▶ [Task] Count up the lines of the data below that contain the string "Minor", then give only the total.

▶ [Records]

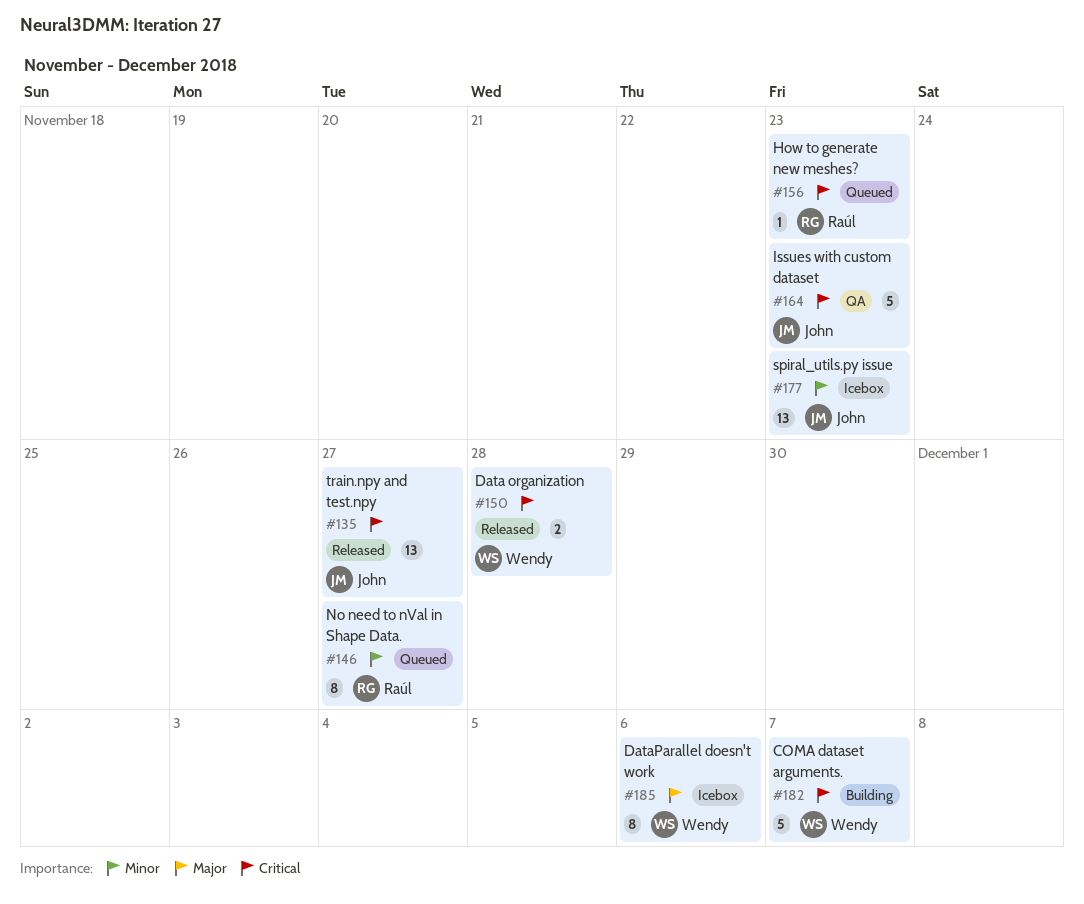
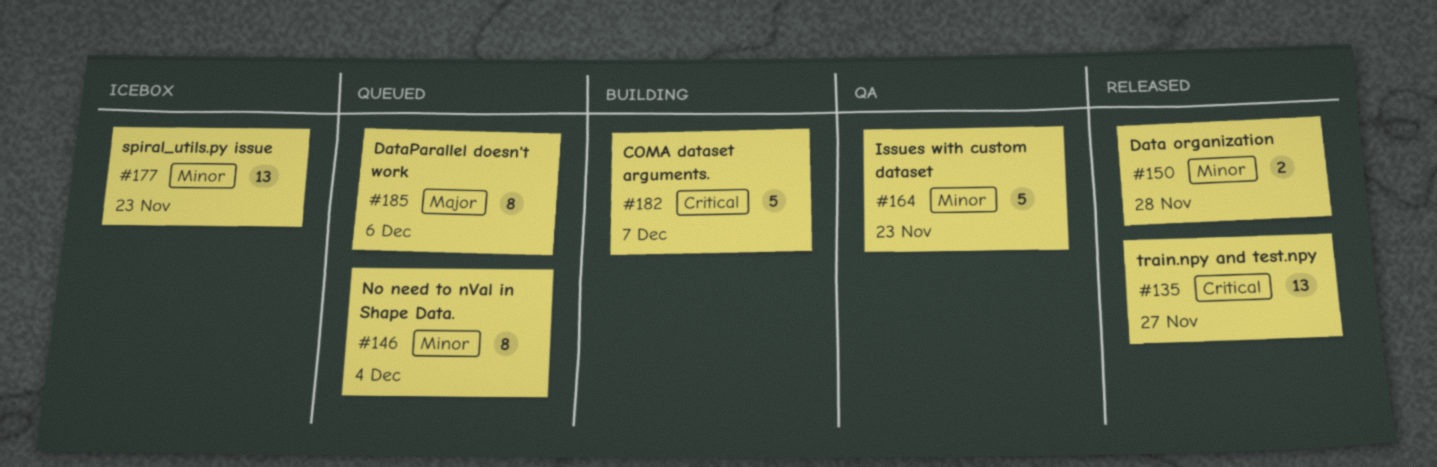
#146, due: Nov 27 -> Dec 4
#150, priority: Critical -> Minor
#156: present -> none
#164, priority: Critical -> Minor
#185, status: Icebox -> Queued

▶ [Expected answer] 2